Wall Street Ends Lower As Investors Weighed Stimulus Hopes and Bleak Jobs Data

Wall Street
FILE PHOTO: A Wall Street sign is pictured outside the New York Stock Exchange in the Manhattan borough of New York City, New York, U.S., October 2, 2020. REUTERS/Carlo Allegri/File Photo

NEW YORK — Wall Street closed lower on Thursday after making a u-turn toward the end of the session as reports emerged about U.S. President-elect Joe Biden’s pandemic aid proposal following earlier data that showed a weakening labor market.

The Labor Department’s weekly jobless report showed the number of Americans filing first-time claims for unemployment benefits increased more than expected last week, underscoring the impact of a resurgence in COVID-19 infections.

While the S&P 500 lost a lot of steam toward the end of the day, it spent most of the session in positive territory as investors counted on Biden unveiling on Thursday evening a stimulus plan that could exceed $1.5 trillion.

“There’s a tug-of-war going on between the prospects for further fiscal stimulus, as a result of Democratic control of the Senate, and a jobs market that has a long way to go before it heals,” said Emily Roland, co-chief investment strategist at John Hancock Investment Management. “You have these competing forces going on which are keeping markets range bound.”

But Roland noted that disappointing jobs data could provide “further fodder for Biden to potentially market this plan.”

“Everybody’s waiting to hear the details … Whether it’s $1 trillion or $2 trillion, that’s a massive amount of fiscal stimulus,” she said.

Citing two people familiar with the plans, The New York Times reported that Biden is expected on Thursday to unveil a $1.9 trillion spending package.

Since the S&P had gained steadily ahead of the story, Robert Pavlik, senior portfolio manager at Dakota Wealth in Fairfield, Connecticut, suggested investors were selling on the news.

Others such as Chuck Carlson, chief executive officer at Horizon Investment Services in Hammond, Indiana, looked for potential downsides from the massive spending plan, which markets have appeared to be craving for months. 

“There’s some realization that throwing another $2 trillion into the mix is overkill,” said Carlson. “There is that underlying concern that inflation is going to get rekindled and this amount of money is certainly a concern.”

After both touched fresh record highs earlier in the session, the Dow Jones Industrial Average finished down 68.95 points, or 0.22%, at 30,991.52 while the Nasdaq Composite dropped 16.31 points, or 0.12%, to 13,112.64.

The S&P 500 lost 14.3 points, or 0.38%, to close at 3,795.54.

Earlier investors had seemed reassured after U.S. Federal Reserve Chair Jerome Powell said an interest rate hike would not be coming anytime time soon and pushed back against suggestions that it might taper bond purchases any time soon.

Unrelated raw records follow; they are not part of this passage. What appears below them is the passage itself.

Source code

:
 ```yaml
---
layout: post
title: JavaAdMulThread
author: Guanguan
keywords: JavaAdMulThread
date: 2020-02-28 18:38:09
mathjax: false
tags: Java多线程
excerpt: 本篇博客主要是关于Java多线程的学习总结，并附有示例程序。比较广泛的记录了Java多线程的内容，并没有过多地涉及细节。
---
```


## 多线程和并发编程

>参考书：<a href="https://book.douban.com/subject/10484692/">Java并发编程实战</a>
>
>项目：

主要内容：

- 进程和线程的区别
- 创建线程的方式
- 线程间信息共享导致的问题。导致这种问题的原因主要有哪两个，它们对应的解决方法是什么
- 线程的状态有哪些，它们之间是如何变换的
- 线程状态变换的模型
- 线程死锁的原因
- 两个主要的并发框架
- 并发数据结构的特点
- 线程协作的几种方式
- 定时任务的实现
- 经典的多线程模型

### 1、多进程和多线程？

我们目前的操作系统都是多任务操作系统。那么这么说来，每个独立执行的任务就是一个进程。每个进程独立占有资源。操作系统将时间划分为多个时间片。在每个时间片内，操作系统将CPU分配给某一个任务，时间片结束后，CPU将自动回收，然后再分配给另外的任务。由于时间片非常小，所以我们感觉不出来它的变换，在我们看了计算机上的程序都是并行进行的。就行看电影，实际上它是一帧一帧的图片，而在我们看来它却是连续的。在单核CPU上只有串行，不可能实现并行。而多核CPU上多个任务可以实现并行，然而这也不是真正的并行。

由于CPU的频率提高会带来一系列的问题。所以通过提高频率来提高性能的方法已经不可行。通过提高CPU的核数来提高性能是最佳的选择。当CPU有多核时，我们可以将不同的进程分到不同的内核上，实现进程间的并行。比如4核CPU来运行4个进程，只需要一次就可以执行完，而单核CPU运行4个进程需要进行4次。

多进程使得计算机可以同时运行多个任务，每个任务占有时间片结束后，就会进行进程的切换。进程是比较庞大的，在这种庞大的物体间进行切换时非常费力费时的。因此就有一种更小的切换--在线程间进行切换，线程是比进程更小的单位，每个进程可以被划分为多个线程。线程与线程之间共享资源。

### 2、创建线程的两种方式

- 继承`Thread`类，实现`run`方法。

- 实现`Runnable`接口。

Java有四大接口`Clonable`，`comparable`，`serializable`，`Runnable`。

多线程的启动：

Of the 11 major S&P sectors, only four closed higher with economically-sensitive energy, up 3%, showing the biggest percentage gains as oil prices rose. 

The biggest percentage decliner on the day was the information technology sector. 

The domestically-focused small-cap Russell 2000 index closed up 2%, while the Dow Jones Transports index ended up 1% after both sectors, which are seen as big beneficiaries of stimulus, scaled all-time highs during the day.

Helping the transport index was a 2.5% rise in shares of Delta Air Lines after Chief Executive Ed Bastian forecast 2021 to be “the year of recovery” after the coronavirus pandemic prompted its first annual loss in 11 years. 

The S&P 1500 airlines index closed up 3.4%.

This was after Donald Trump became the first president in U.S. history to be impeached twice when the House voted 232-197 on Wednesday to charge him with inciting riots at the Capitol.

The Philadelphia semiconductor index also hit a record high with a big boost from Taiwan Semiconductor Manufacturing Co Ltd. The chip manufacturer’s U.S. shares closed up 5% after it announced its best-ever quarterly profit and raised revenue and capital spending estimates.

Investors were waiting for the earnings season to kick into full swing with results from JPMorgan, Citigroup and Wells Fargo slated for Friday.

Advancing issues outnumbered declining ones on the NYSE by a 2.24-to-1 ratio; on Nasdaq, a 2.51-to-1 ratio favored advancers.

The S&P 500 posted 49 new 52-week highs and no new lows; the Nasdaq Composite recorded 367 new highs and three new lows.

On U.S. exchanges 14.37 billion shares changed hands, compared with the 12.54 billion average for the last 20 sessions.